Inventory across the parking lot is good, but inventory management is the key.  It’s a lesson Heying is still learning.

"We always say 'We’re not going to overorder, we’re not going to overorder,' but…there’s something we always overorder on," she says.  "Be it comic books, action figures, statues, Pop!s, whatever.  There’s always something we overorder on, and we know it’s important to stay tight."

Buy Me likes some cushion, in the proper places.

"We like to have a little extra on comics, Heying says.  "We like to have those back issues.  I know a lot of stores don’t like to have them, but we do."

In all?  It’s a process.

"Talk to me in another 25 years, maybe we’ll be there," Heying laughs.  "But it’s tough to get down pat, because the industry is changing all the time.  And you have to notice what inventory is stale, and start moving it faster.  We could be a little bit better about that."

"We have three kids.  Two daughters in college, and a 15-year-old son who says he’s going to business school to take over the store.  We’ll see if that happens.  All three help out at the store at some point in time.  They help out on events and functions."
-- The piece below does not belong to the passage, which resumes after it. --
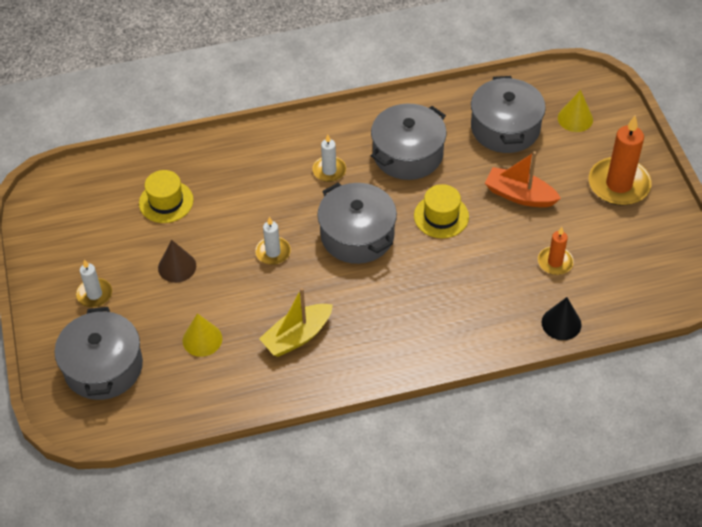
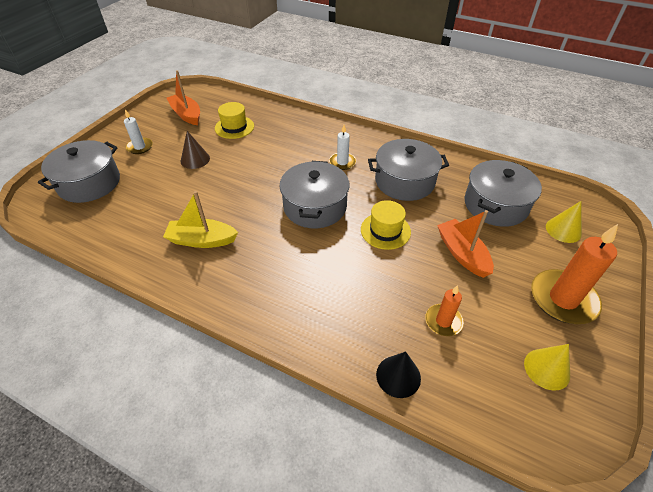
camera: 40 degrees right, 5 degrees down
(87, 221) = (186, 115): none -> orange boat
(202, 339) = (152, 204): yellow cone -> yellow cone (547, 369)
(273, 252) = (253, 184): white candle -> none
"Our 15-year-old is transitioning in!  He’s helping with the customers; he definitely knows the inventory.  If I can train him in on the register, I can do some of my paperwork at the store instead of bringing it home with me."

"For comics, we’re a mainstream store.  That’s just what we are.  Marvel Comics and DC Comics, and the main independents like Image Comics and BOOM! Studios.  At one point in time we were trying to push some of the smaller indies a little bit harder, but it really didn’t work for us.  That’s one thing we had to identify about ourselves."

"We have a really good relationship with the South Bend Cubs, the minor league team that’s the feeder team for the Chicago Cubs.  We’ve done a lot of cross-promotions that have been very beneficial.  They’re doing these Defenders of the Diamond Days, where the minor league teams get 'Marvel-ized,' and that’s been quite cool.  The relationship and connection there is great, and it doesn’t hurt that the main marketing person at the team is a big comic book geek."

"A wonderful thing about this industry?  Everybody can run their business the way they want to.  There’s no 100% guidelines you have to follow.  What works for one person doesn’t always work for another."

"You make mistakes.  You have to learn from them, right?"